Thanks Joe!  Have you ever seen one?


----------



## coreya (Oct 4, 2011)

It's a # 2621 in the red book, "White stoneware jar with glass lid Weir style seal, Black glass lid : Pat. Apld For" Listed at 35-40 in RB 9. The fruit jar works indicates a patent # of 762,080 dated 6/7/1904
 Nice jar


----------



## tigue710 (Oct 4, 2011)

Thanks coreya!


----------



## surfaceone (Oct 6, 2011)

Tip of the lid to ya, Matt,


----------



## lexdigger (Oct 6, 2011)

I have the LID for this jar if anyone needs one. May be up on eBay next week.


----------



## lexdigger (Oct 6, 2011)

Whoops! I may have to take that back because after looking through some stoneware I found a white crock stamped SHERWOOD BROS POTTERY NEW BRUNSWICK PA! LOL Guess I had the lid and jar but didn't know they went together?


----------



## madman (Oct 6, 2011)

> ORIGINAL:  surfaceone
> 
> Tip of the lid to ya, Matt,


got the same jar nice


----------



## lexdigger (Oct 6, 2011)

Mine is paneled and also stamped PATENT APPLIED FOR BY LUTZ & SCHRAMM Co. on the back.
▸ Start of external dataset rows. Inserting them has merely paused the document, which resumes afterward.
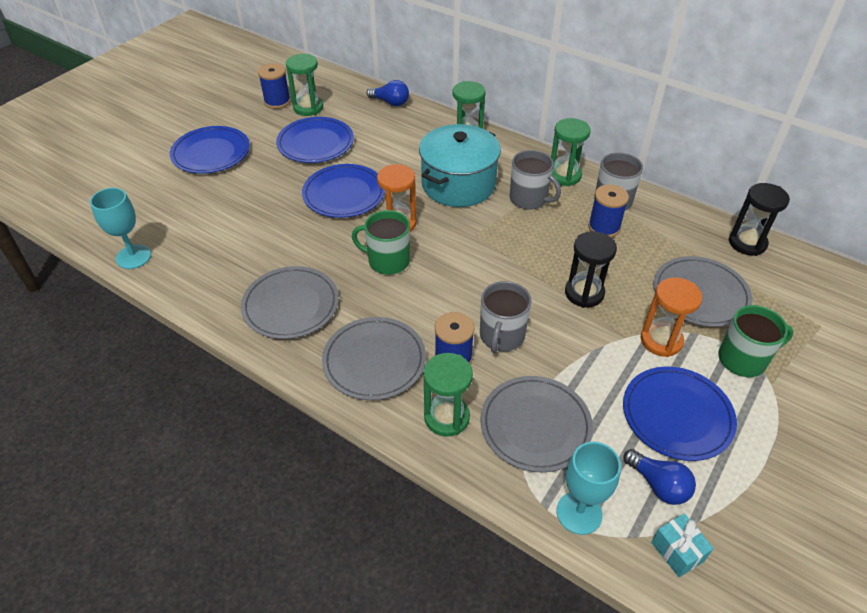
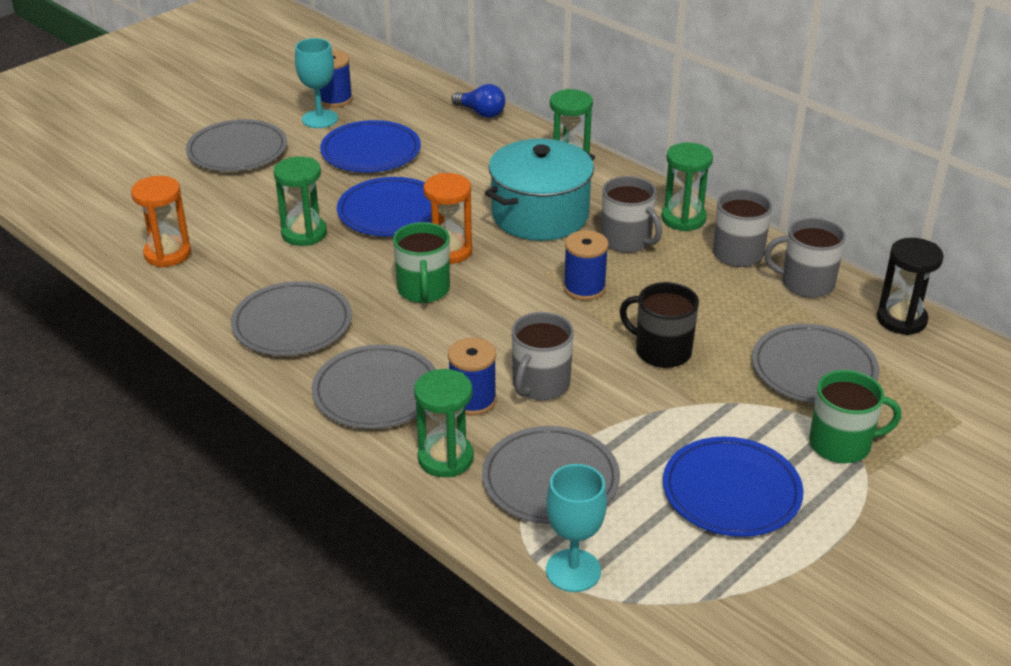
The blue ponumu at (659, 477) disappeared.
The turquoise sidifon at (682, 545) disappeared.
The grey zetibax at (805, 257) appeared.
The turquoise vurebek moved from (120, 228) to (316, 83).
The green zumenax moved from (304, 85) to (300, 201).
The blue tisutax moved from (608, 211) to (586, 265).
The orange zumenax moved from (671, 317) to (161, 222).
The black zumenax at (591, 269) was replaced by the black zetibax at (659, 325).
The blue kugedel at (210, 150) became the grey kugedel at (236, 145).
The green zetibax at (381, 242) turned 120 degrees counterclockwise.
Is this a common variation? I never would have known these went together if I hadn't seen it on here... thanks guys!


----------



## madman (Oct 6, 2011)

lex the paneled jar is not as common as the round


----------



## madman (Oct 6, 2011)

heres one i dug no mark, lid was intact


----------



## madman (Oct 6, 2011)

base


----------



## beendiggin (Oct 7, 2011)

Very nice jars..


----------



## tigue710 (Oct 14, 2011)

Sweet, quite a few variations out there... I picked this up at a thrift store for 5 bucks... Figured it was a good buy.  Honestly if I dug the two pieces 6 inches from eachother I woulda never bet they went together


----------